Ramazan'la iyileşelim

Rahmet ve mağfiret ayı Ramazan geldi. İyiliklerin makbul olduğu bu ayda, Ramazan'la iyileşmeye çalışalım. Alem-i İslam'ın başına açılan yaraları, ümit çiçekleriyle saralım.

Ahir zamanı yaşadığımız şu günlerde, Ramazan ayı, ömrümüzü bir bahar gibi açtı. Günlerimiz, gecelerimiz nurlandı. Ramazan ruhu ile ibadetlere karşı şevk ve heyecan uyandı. Bu hissi sıkı tutup ömrümüzün bütün zamanlarına yaymak lazım.

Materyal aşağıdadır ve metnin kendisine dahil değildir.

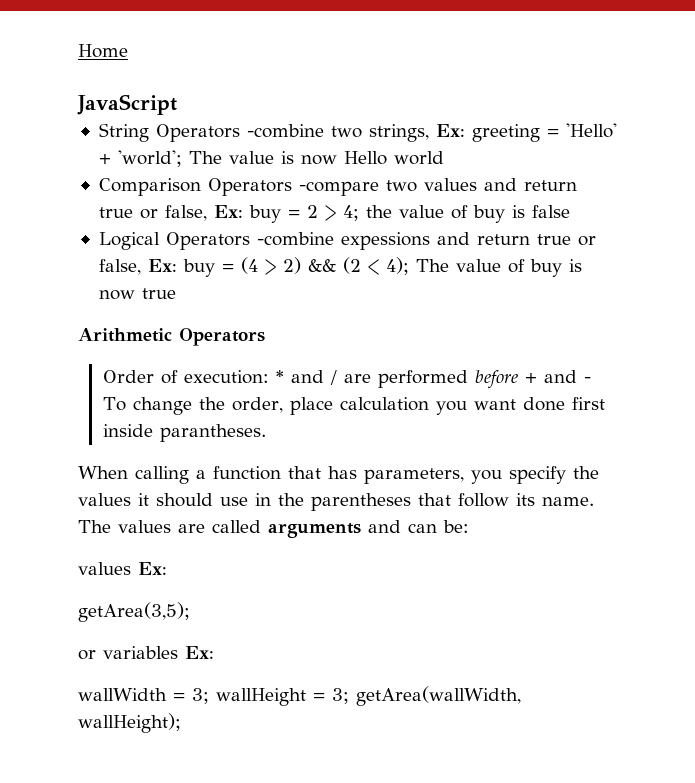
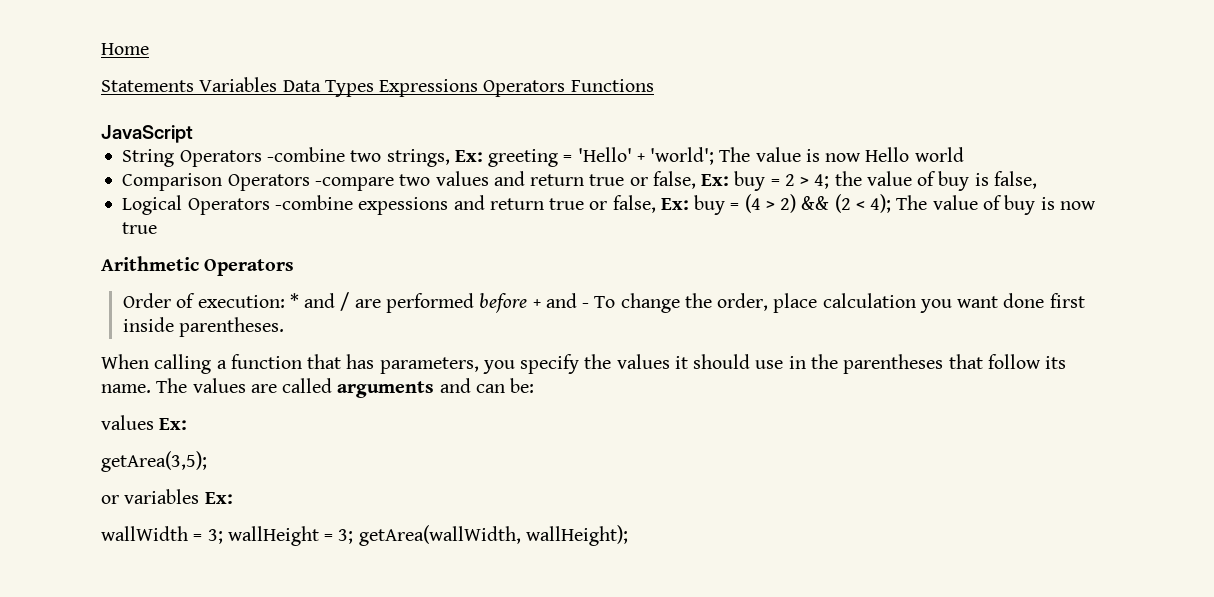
(128, 51) none -> [101,77,654,97] // Statements Variables Data Types Expressions Operators Functions
[531,205,570,218] false -> [994,171,1038,189] false,
[159,424,266,442] parantheses. -> [179,317,285,337] parentheses.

Ramazan ayı, kulluk şuurunu derinden hissettiğimiz, ruh ve bedeni beslediğimiz mübarek bir ay. Bu ayı fırsat bilip ibadetle geçirmek gerekiyor. Kur'an-ı Kerim insanlık âlemine bu ayda inmiş, bin aydan daha hayırlı olan Kadir Gecesi, bu ay içinde yer almış ve oruç bu ayda farz kılınmış. Oruçlu geçen günlerimizi, ibadetli gecelerle buluşturarak bu aydan hissemizi ziyade alabiliriz. Baskı altında, soykırıma maruz kalan din kardeşlerimizi, depremde sevdiklerini kaybeden dostlarımızı unutmadan, gerekli desteği sağlayarak iyiliklerde buluşabiliriz. On bir ayın sultanı Ramazan ayındaki güzel alışkanlıklarımızı hayatımızın tüm zamanına yayarak, örnek toplum için gayret içerisinde olabiliriz.

Ramazan ayı, bağışlayıcı, birleştirici bir aydır. Aynı sofrada, aynı safta muhabbet ve uhuvvet içerisinde olmayı gerektirir. Birlik, beraberlik, hoşgörü, saygı getirmeyen ibadetin manası yoktur. Önce gönüllerde birleşmeli, ibadetlerin hakkı verilmelidir.

Kardeşler arasında uhuvvet ve muhabbet öyle önemli ki birbirinin amellerine bile ortak olabiliyor. "Demek Risale-i Nur'un sâdık şâkirdlerinden birisi, Leyle-i Kadr'in hakikatını ve Ramazan'ın yüksek mertebesini kazansa, umum hakiki sadık şakirdler sahib ve hissedar olmak, vüs'at-ı rahmet-i İlahiyeden çok kuvvetli ümidvarız."